Travail à faire ::
Donnez tous les termes que désigne l'initiative dite des « 4 R » dans le communiqué de presse.

CS/2685

RUUD LUBBERS DÉCLARE AU CONSEIL DE SÉCURITÉ QUE LES SOLUTIONS DURABLES À LA SITUATION DES RÉFUGIÉS ET DES DÉPLACÉS DÉPENDENT LARGEMENT DE PARTENARIATS EFFICACES

20/05/2004
Communiqué de presse
CS/2685


Conseil de sécurité

4973e séance – matin


RUUD LUBBERS DÉCLARE AU CONSEIL DE SÉCURITÉ QUE LES SOLUTIONS DURABLES À LA SITUATION DES RÉFUGIÉS ET DES DÉPLACÉS DÉPENDENT LARGEMENT DE PARTENARIATS EFFICACES


Les conséquences du déplacement forcé de populations et l’impact du retour et de la réinstallation des réfugiés sur le maintien de la paix et la sécurité internationales étaient ce matin au cœur des préoccupations du Haut Commissaire des Nations Unies pour les réfugiés, Ruud Lubbers, lors de son intervention devant le Conseil de sécurité.  La situation des populations déplacées et réfugiées originaires du Darfour a été abordée au cours de l’échange de vues avec les membres du Conseil de sécurité, de même que les progrès enregistrés ces derniers mois en Afghanistan, en Sierra Leone et au Burundi.  Les questions de désarmement des anciens combattants et la nécessité de séparer les civils des groupes armés dans les camps de réfugiés ont également été abordées, de même que l’initiative dite des « 4 R », à savoir rapatriement, réintégration, réhabilitation et reconstruction.  Cette initiative, menée conjointement avec le Programme des Nations Unies pour le développement, le Fonds des Nations Unies pour l’enfance, le Programme alimentaire mondial, la Banque mondiale et d’autres agences de coopération bilatérale en Sierra Leone, en Afghanistan et au Sri Lanka, devrait être prochainement initiée au Burundi, au Libéria et éventuellement au Soudan.

Informations affichées ::
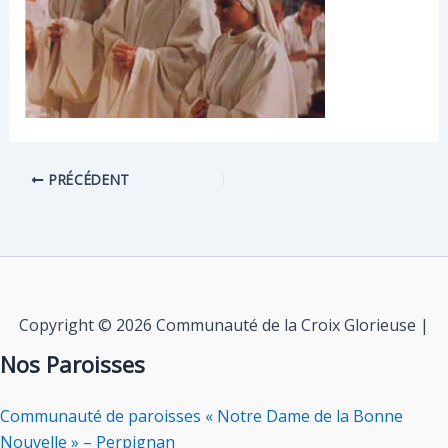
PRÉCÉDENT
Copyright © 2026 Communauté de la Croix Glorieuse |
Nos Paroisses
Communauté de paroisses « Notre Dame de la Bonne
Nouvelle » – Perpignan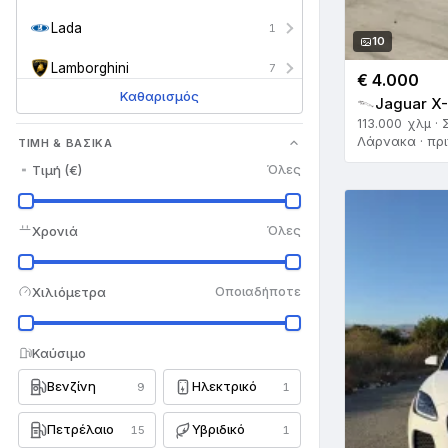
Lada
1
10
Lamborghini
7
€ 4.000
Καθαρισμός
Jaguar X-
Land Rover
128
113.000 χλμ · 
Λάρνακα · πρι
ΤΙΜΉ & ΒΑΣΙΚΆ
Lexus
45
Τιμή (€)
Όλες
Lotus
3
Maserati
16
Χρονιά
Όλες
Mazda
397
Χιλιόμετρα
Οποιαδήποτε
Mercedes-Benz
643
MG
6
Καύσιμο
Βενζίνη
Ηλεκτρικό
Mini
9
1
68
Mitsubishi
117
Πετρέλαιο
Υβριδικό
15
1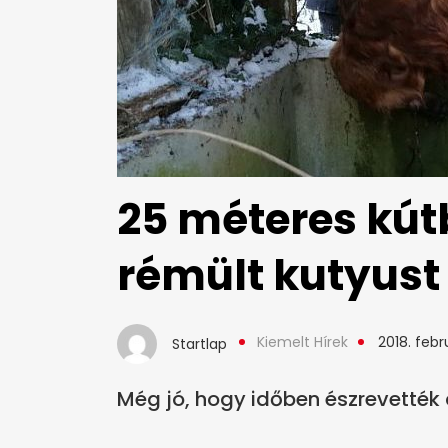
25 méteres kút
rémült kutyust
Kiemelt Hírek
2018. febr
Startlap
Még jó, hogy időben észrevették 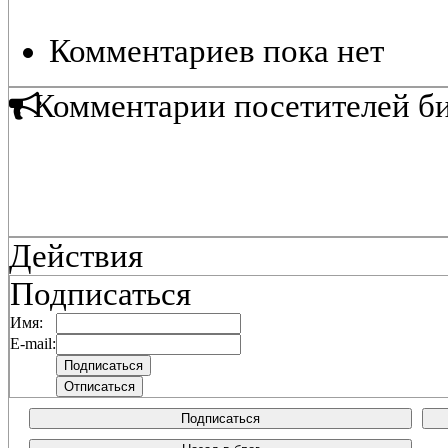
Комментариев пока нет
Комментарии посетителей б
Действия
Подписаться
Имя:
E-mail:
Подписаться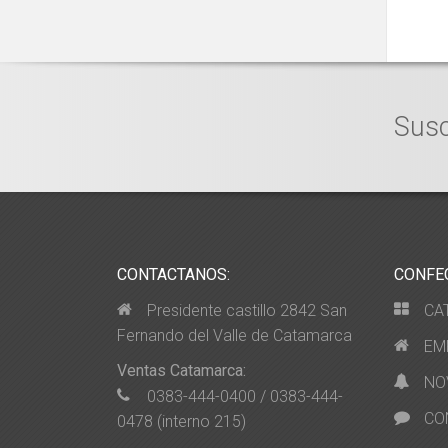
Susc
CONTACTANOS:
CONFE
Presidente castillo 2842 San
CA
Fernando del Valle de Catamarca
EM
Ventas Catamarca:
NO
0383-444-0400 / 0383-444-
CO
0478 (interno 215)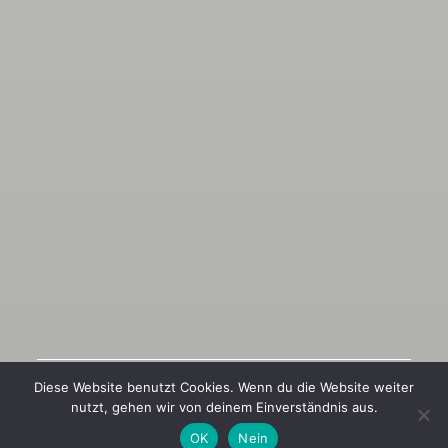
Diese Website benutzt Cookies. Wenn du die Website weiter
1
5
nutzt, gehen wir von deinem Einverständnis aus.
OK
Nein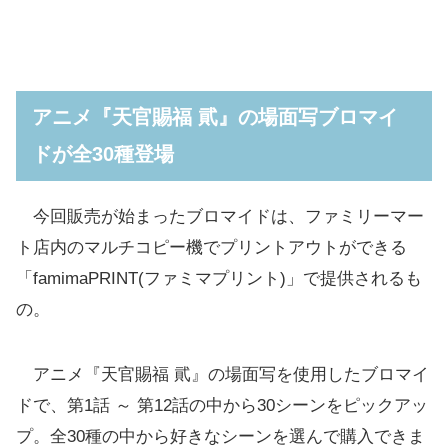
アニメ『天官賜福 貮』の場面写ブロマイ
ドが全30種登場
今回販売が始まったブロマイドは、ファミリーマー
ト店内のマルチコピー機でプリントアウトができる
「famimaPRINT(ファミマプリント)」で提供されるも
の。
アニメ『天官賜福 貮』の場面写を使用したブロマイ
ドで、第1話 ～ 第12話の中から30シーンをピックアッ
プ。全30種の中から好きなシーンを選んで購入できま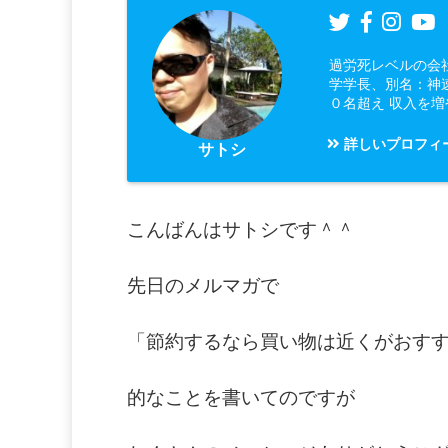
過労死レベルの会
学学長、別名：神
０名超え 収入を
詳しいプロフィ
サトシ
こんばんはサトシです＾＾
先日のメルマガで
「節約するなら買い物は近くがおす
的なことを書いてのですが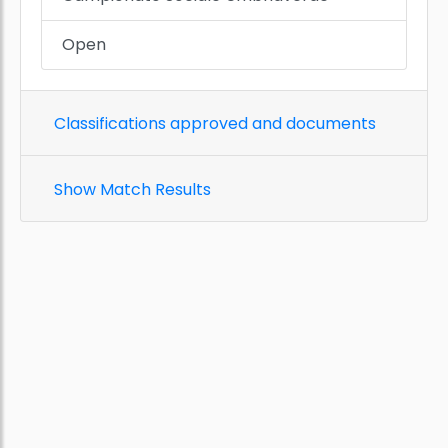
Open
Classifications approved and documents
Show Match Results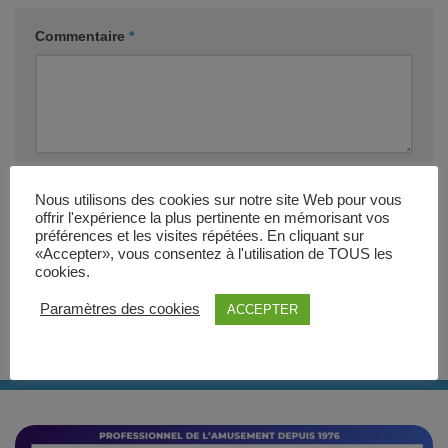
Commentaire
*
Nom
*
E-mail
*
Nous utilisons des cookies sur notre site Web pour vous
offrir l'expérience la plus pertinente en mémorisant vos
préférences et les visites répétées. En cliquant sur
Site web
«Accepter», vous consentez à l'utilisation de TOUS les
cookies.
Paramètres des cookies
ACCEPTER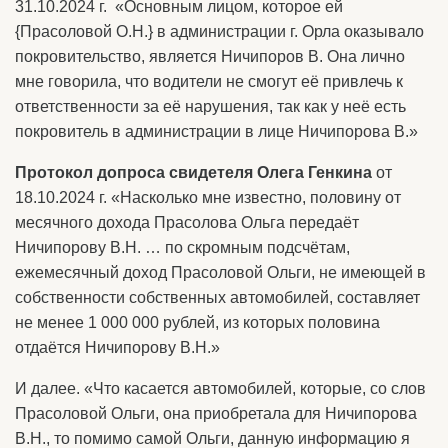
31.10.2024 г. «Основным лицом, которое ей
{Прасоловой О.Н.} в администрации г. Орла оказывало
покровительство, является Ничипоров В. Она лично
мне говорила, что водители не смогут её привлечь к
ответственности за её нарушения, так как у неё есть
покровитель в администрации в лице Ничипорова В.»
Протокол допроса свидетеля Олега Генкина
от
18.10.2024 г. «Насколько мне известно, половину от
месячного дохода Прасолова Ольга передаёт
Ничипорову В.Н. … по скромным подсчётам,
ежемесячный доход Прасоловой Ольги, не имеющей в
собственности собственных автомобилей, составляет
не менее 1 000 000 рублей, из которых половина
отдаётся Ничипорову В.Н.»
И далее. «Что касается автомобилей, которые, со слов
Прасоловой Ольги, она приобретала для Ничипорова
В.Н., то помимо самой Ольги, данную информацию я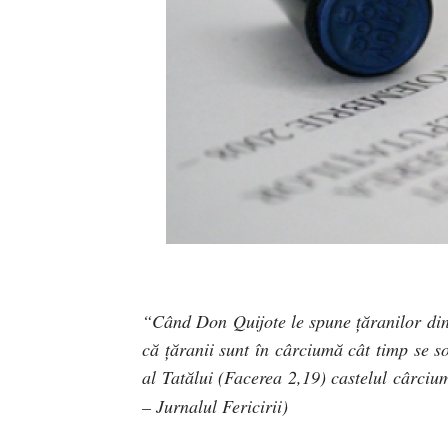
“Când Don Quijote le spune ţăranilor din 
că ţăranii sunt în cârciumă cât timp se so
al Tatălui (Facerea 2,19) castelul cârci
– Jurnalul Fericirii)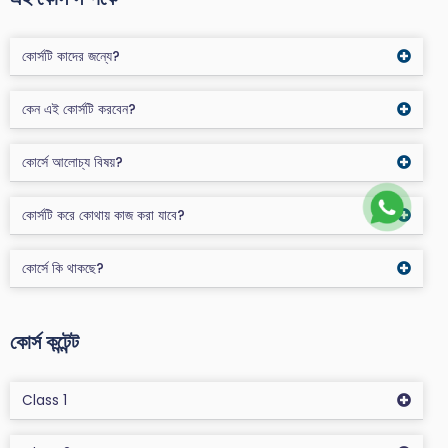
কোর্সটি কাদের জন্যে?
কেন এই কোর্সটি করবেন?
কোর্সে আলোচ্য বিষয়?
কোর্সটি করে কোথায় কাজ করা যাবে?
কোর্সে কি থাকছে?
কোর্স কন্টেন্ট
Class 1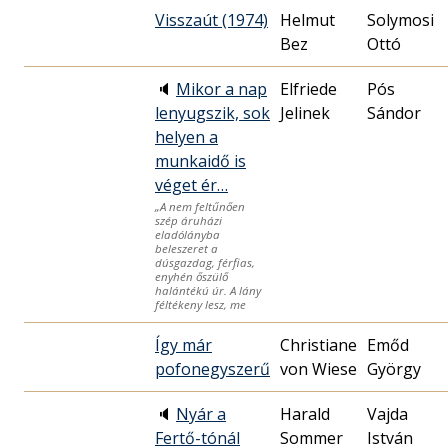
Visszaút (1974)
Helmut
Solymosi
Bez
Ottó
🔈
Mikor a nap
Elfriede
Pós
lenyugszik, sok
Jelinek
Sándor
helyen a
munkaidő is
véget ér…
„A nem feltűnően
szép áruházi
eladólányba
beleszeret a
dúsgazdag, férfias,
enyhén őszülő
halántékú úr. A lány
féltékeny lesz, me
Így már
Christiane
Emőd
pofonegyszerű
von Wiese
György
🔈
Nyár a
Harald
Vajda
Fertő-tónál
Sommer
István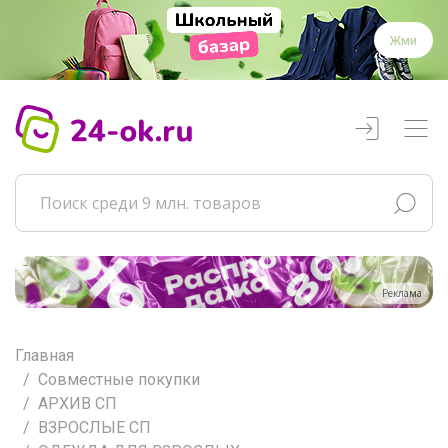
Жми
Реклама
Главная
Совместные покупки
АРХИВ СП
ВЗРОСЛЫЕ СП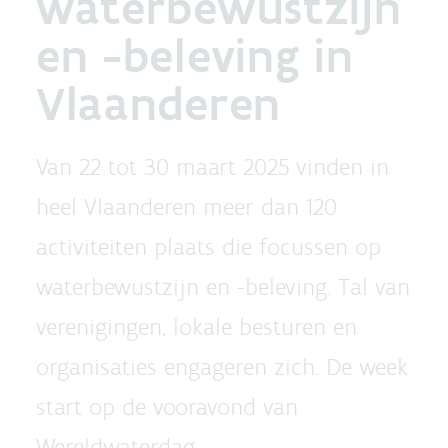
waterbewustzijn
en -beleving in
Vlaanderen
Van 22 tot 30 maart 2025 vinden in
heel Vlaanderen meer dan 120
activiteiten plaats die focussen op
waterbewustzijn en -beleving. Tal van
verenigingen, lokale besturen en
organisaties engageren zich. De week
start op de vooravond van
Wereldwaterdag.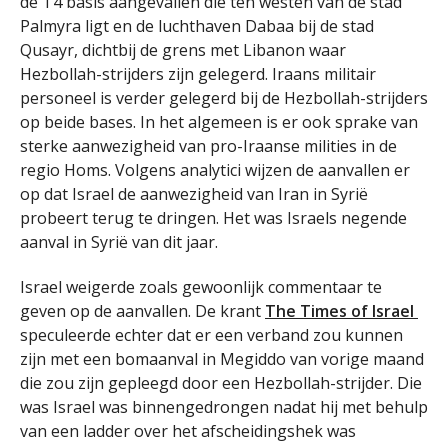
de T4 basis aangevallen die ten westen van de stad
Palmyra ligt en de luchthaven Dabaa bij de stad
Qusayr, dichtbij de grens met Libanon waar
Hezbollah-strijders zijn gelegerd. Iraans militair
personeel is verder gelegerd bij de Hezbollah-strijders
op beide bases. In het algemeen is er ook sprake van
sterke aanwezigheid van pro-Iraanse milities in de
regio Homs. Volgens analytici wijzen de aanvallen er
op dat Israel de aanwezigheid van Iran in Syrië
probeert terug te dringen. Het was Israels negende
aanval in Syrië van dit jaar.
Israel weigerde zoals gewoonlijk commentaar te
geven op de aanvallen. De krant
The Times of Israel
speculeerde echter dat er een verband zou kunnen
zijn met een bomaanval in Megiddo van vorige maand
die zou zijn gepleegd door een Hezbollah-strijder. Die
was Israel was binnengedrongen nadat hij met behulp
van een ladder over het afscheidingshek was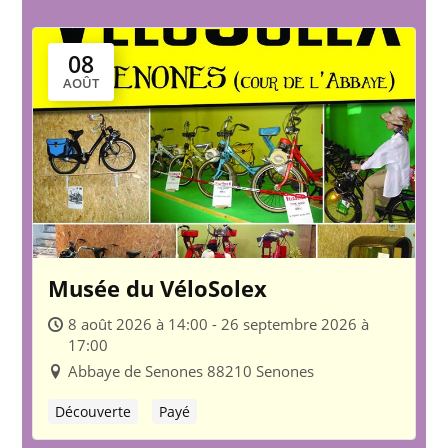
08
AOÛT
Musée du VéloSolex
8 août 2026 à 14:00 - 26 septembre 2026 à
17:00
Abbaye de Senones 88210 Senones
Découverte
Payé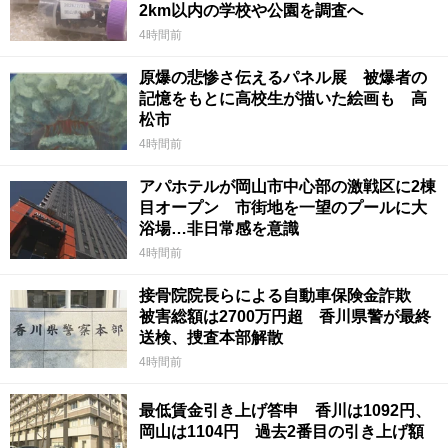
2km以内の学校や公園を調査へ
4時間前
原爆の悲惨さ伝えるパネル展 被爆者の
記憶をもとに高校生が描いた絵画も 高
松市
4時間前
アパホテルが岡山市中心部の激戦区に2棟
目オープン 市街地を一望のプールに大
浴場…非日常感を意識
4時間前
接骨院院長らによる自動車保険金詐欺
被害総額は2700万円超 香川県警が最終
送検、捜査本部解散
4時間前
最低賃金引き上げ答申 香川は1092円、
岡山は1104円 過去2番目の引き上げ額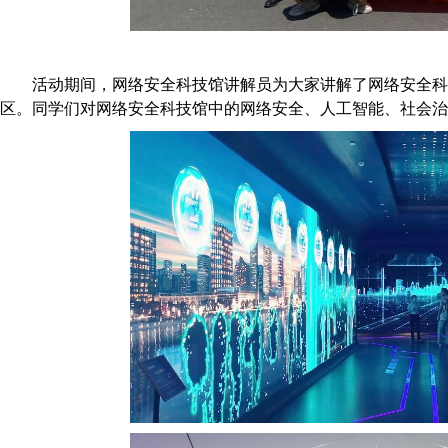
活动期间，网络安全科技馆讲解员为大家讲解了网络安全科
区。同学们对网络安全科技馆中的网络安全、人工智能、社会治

Réponse rédigée ::
Rapatriement, réintégration, réhabilitation et reconstruction.